Passage:
========================================================================

Any price increases above the rate of inflation would not be easily justified, consumer representatives said. WaterVoice, a statutory consumer body, refused to accept that there was a need for across-the-board prices rises.

Last week, the water companies submitted their business plans to Ofwat for the next five-year period the water regulator will oversee, running from April 2005. Water UK, the industry organisation, said over the weekend that massive investment in water infrastructure was needed, which will have to be funded by charging consumers more.

In a phrase that particularly angered consumer groups, Water UK compared the state of the water network to that of Railtrack, the failed rail infrastructure group.

Pete Bowler, director of WaterWatch, a campaigning group, said the companies were deliberately talking up the need for price rises as they entered negotiation with the regulator. "Railtrack paid huge dividends to shareholders and failed to invest in its infrastructure. If water is now saying it's like Railtrack, then the Government ought to be looking at taking water also back under public ownership," he said.

========================================================================

Input data:
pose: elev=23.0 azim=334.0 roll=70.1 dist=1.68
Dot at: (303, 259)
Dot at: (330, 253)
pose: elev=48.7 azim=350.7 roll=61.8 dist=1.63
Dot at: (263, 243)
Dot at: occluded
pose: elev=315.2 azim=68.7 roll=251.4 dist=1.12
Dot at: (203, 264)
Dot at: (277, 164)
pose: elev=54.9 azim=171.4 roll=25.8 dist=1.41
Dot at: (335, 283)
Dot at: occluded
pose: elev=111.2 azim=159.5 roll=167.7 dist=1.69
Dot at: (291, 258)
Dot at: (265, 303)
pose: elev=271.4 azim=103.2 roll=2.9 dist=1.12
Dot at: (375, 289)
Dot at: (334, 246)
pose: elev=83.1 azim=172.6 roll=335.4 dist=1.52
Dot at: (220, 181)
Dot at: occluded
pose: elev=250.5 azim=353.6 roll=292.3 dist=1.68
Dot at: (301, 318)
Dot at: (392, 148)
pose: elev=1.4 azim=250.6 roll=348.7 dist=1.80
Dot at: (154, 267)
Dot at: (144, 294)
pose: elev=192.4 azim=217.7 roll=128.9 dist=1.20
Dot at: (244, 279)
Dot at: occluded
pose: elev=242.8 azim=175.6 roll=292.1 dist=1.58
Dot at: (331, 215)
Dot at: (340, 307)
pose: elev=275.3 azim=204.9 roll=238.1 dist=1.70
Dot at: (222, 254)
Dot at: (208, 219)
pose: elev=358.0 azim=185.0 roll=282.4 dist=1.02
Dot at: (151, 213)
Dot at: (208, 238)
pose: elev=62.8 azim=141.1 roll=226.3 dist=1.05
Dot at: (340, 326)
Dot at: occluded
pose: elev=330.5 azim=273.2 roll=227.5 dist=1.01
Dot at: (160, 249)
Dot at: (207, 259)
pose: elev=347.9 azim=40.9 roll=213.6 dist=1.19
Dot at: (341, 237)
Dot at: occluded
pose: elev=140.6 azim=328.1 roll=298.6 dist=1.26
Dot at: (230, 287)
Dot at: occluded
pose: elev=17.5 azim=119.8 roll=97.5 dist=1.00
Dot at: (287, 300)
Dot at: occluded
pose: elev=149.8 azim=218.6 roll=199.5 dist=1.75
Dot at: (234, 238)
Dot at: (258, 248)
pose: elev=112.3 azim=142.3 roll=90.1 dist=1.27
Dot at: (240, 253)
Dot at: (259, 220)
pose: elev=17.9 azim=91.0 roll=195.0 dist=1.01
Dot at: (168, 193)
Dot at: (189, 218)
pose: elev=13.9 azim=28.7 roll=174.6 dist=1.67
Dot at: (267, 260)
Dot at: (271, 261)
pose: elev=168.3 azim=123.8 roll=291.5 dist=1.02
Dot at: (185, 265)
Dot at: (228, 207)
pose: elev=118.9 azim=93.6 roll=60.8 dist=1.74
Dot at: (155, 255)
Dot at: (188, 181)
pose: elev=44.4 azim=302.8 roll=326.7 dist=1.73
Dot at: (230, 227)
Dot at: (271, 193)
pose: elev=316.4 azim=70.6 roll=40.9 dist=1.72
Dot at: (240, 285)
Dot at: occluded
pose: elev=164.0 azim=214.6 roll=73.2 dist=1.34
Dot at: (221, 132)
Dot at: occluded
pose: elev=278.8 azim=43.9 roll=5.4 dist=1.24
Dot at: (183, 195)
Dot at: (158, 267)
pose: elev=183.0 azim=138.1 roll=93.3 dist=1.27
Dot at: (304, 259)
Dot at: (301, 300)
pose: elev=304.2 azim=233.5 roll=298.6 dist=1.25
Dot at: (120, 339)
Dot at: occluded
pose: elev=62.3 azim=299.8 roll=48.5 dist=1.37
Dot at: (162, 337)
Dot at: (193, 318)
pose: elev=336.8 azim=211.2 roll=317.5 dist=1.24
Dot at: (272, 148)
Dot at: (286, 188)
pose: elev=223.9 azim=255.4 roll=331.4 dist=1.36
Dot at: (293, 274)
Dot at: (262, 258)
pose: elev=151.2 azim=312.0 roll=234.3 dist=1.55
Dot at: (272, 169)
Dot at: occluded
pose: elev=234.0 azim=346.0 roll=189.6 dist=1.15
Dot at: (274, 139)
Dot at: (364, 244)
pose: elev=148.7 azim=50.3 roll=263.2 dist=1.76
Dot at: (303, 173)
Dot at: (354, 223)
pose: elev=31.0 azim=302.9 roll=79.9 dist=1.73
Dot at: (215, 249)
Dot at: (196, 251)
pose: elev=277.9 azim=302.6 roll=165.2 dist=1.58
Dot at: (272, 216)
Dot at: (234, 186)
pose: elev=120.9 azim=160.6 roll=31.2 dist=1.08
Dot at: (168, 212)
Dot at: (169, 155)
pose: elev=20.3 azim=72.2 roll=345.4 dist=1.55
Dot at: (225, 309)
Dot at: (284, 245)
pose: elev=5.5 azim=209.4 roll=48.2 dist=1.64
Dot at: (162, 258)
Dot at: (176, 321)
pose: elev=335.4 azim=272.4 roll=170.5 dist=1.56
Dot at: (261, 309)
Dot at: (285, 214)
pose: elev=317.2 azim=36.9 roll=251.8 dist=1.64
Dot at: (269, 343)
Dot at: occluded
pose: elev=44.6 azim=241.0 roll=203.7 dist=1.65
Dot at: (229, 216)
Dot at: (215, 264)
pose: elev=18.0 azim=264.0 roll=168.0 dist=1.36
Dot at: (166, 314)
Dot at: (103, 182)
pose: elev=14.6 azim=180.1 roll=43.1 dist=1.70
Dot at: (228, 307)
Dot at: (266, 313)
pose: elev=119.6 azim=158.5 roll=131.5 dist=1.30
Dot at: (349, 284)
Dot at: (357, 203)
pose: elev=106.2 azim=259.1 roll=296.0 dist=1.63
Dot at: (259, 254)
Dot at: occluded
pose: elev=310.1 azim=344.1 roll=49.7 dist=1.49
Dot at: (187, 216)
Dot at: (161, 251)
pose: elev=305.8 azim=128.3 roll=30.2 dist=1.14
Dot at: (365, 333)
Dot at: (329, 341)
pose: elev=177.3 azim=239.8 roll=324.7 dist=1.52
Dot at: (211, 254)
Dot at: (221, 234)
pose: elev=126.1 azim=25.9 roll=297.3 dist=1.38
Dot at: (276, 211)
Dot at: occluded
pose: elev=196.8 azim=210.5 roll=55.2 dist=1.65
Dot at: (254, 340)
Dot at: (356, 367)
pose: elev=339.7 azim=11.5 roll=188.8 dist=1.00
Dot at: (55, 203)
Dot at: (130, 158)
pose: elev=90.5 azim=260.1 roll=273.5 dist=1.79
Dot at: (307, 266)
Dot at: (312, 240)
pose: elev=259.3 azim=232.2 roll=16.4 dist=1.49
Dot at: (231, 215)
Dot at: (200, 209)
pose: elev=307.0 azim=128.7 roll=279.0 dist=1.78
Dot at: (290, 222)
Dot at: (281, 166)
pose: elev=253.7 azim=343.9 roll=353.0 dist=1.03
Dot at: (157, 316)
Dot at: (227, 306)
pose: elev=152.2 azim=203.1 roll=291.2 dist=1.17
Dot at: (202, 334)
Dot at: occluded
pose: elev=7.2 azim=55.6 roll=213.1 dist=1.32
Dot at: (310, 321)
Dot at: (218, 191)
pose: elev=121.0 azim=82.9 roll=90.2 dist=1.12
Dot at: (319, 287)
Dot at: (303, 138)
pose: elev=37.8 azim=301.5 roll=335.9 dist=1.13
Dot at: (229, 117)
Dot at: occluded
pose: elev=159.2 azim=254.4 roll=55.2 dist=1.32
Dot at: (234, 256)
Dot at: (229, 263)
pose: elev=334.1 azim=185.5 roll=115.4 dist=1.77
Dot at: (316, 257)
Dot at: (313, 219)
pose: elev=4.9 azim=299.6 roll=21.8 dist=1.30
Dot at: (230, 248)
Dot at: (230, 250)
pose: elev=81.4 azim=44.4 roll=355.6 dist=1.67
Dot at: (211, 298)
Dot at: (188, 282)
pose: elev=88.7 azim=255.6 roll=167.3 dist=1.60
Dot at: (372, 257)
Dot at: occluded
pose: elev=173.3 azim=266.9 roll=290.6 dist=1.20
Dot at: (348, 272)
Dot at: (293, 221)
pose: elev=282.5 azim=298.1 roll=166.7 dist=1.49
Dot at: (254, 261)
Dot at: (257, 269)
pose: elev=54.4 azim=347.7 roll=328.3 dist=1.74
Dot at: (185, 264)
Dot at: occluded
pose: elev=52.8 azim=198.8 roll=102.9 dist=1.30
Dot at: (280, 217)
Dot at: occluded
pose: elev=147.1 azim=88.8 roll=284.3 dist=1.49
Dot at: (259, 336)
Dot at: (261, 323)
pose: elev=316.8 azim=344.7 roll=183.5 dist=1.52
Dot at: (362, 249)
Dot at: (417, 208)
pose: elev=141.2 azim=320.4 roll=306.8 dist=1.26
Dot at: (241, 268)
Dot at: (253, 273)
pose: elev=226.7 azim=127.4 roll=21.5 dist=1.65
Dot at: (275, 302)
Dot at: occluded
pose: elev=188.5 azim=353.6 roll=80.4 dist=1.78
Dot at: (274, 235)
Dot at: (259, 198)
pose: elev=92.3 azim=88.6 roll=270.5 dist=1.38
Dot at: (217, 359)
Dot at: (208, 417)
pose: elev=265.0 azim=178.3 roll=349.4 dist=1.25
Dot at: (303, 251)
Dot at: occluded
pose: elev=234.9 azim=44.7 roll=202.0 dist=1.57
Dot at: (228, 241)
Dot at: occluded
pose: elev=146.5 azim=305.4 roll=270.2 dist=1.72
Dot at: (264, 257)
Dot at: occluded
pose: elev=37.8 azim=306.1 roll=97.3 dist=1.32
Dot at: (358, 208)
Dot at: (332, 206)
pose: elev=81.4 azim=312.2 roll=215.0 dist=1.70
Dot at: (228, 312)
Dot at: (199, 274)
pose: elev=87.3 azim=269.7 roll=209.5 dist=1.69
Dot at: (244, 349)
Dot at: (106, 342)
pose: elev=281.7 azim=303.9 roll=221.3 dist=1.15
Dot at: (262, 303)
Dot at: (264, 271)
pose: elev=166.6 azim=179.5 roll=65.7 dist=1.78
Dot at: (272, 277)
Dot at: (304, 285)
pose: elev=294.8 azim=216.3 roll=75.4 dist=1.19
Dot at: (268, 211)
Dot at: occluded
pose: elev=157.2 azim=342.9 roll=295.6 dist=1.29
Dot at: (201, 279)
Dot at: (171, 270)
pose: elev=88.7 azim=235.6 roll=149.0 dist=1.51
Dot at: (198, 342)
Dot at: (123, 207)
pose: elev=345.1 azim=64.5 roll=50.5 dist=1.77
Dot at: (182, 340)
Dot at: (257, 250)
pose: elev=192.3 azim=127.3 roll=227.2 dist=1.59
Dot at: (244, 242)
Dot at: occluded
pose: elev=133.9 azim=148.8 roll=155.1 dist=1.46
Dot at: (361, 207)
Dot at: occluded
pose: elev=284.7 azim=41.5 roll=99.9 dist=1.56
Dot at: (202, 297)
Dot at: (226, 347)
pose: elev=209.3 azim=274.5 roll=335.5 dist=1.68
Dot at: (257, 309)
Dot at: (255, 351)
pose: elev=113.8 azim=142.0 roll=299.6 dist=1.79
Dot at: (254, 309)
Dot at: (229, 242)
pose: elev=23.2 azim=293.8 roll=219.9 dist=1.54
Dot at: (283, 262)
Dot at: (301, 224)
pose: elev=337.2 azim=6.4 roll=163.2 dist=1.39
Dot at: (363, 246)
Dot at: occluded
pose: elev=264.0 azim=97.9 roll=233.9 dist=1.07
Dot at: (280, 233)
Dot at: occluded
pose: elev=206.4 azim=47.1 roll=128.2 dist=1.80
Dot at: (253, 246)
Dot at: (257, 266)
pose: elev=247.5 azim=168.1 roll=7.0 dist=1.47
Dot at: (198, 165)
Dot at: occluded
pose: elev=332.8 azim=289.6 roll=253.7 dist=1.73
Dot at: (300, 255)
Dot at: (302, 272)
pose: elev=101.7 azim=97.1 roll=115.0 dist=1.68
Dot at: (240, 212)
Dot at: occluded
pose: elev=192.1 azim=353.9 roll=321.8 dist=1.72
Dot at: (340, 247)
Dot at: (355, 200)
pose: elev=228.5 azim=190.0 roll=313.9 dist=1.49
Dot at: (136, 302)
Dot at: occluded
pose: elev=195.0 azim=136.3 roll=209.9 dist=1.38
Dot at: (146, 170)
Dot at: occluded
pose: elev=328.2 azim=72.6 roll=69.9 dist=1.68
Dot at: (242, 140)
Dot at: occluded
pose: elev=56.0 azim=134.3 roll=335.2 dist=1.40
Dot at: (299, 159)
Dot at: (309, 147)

========================================================================

What this exercise asks:
A. List every organization named in the passage on water prices.
B. Write the next part of the passage on water prices, picking up after its last sentence.
The data has no connection to the passage on water prices.

Exercise results:
A. WaterVoice, Ofwat, Water UK, Railtrack, WaterWatch

B.
Mr Bowler said that maintaining and upgrading the pipe infrastructure was a cost that shareholders should bear, not consumers.

Maurice Terry, chairman of WaterVoice, said consumers would find it hard to see the need for yet more money spent on improving the network and that some of the work deemed necessary by the industry should be pushed out to the 2010-15 period. "Consumers will say, hang on, we're told we have the cleanest river water for 100 years, the highest levels of drinking water quality. Consumers want to see further improvements but at a pace that is affordable," he said.

Maxine Holdsworth, of the National Consumer Council, said that if prices are to rise, the industry must help poorer consumers paying for it.